EXERCISE INSTRUCTIONS:
[1] Condense the paragraph beginning "Following an excruciating few days" from the article on Boris Johnson's resignation into two or three sentences that keep its main facts.
[2] Extend the article on Boris Johnson's resignation with a few more paragraphs, starting after its final sentence.

Boris Johnson’s ignominious end: the difference between ‘big tent’ politics and personalised populism
Following an excruciating few days when many of his colleagues left his cabinet over yet another scandal, Boris Johnson finally resigned on July 7 as leader of the Conservative party. As the UK is a parliamentary democracy, he continues as caretaker prime minister while the contest that will produce his replacement plays out. This situation has caused only more confusion and hiatus.
In a characteristic sorry-not-sorry speech, Johnson made clear that the problem was not him or his policies, but rather that his own party had decided to move in another direction. The “herd” had decided to find a new leader, leaving the PM colleagueless and friendless in front of No. 10.
Johnson’s departure will mark the end of yet another tumultuous, chaotic period of British politics. The question remains, however, how did one of the most successful politicians of recent years go from winning a huge electoral majority in 2019 to being forced into resigning less than three years later?
For some, the answer is obvious. Johnson attracted accusations of scandal, impropriety and incompetence in much the same way that Donald Trump attracts accusations of arrogance, misogyny and obnoxiousness. The justification for this view is obvious, given their personalities and past performances.

DATASET EXTRACT:
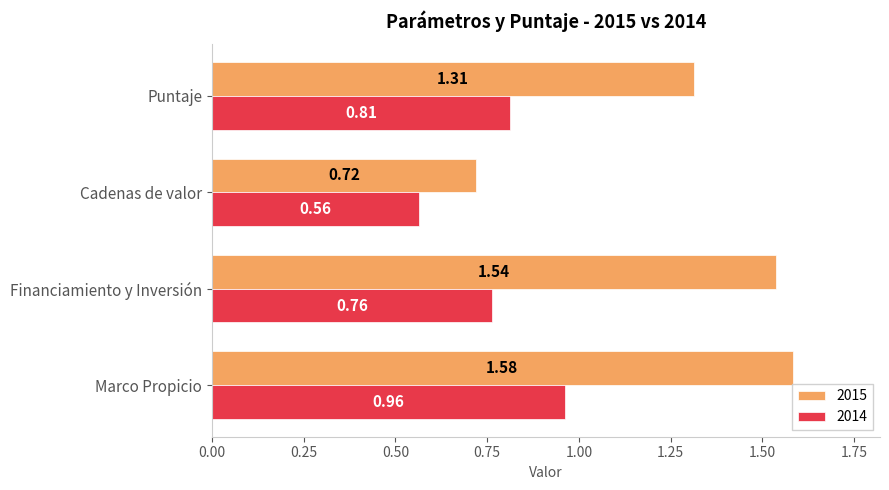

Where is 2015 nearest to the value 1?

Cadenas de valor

...

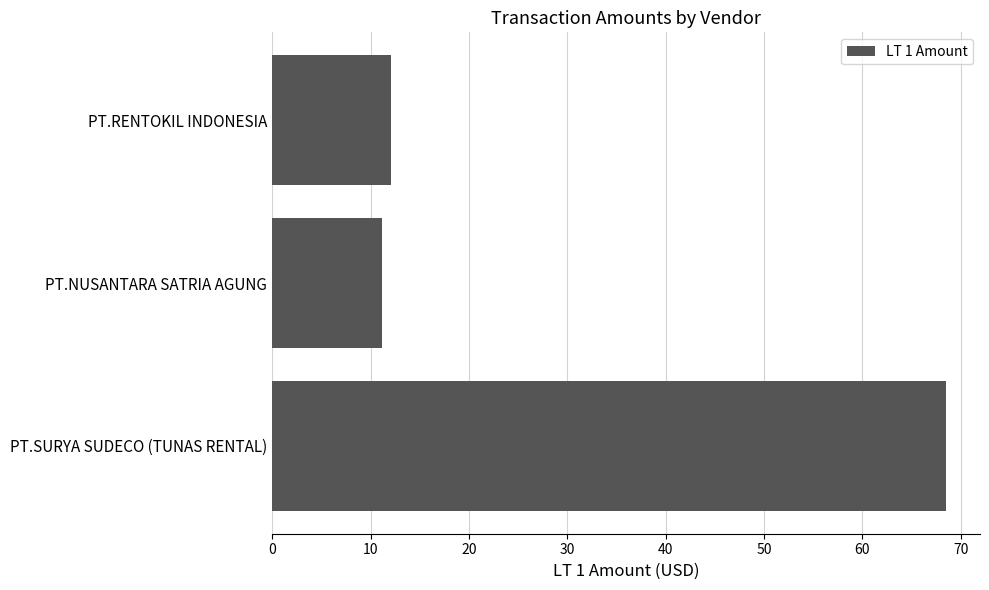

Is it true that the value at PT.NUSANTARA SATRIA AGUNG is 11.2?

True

ANSWERS FOR THE EXERCISE:
[1] After several days of cabinet resignations over another scandal, Boris Johnson stepped down as Conservative party leader on July 7. Because the UK is a parliamentary democracy, he stays on as caretaker prime minister until the contest picks his successor, which has brought further confusion and hiatus.

[2]
Granted, even the most cynical commentator would be hard-pressed to imagine the inventiveness of the ways in which Johnson offended everyday opinion. From a scandal over wallpaper, being fined by police for breaking his own lockdown rules and, finally, treating with indifference serious accusations of sexual misconduct against a member of his government, the charge sheet is long and novel, at least in British politics. Multiple quasi-apologies and half-hearted mea culpas have provided grist to the mill.
But if we privilege the role scandal plays in this story, then the implication might be that all was otherwise fine under Johnson’s administration. This is far from the case. What became obvious to his own party was that behind the buffoonish exterior, the quick wit and wearisome repartee, lay very little.
We’re used to political scientists discussing Thatcherism, Blairism, Reaganism and so forth. What exactly was “Johnsonism”? Beyond a few slogans such as “levelling up”, the answer is not much.
Johnson successfully reached out to some working-class sections of the population who wouldn’t usually vote Conservative by promising to “get Brexit done” but beyond this gesture in the direction of earthy nationalism, there was very little in his policy agenda for them. Anyone feeling increasingly under pressure with rising inflation or seeing their standard of living eroded would find little in the way of concrete initiatives to help them.
It soon became clear that Johnson could not maintain the allegiance of his newly recruited voters. Meanwhile, in wooing his new base, his neglect of the communities his party has counted on for decades cost him votes in other areas. The recent results from by-elections held in very different constituencies in England on the same day confirmed all this. A northern seat won by the Conservatives in 2019 returned to Labour and an ultra-safe seat in the south west was taken by the Liberal Democrats.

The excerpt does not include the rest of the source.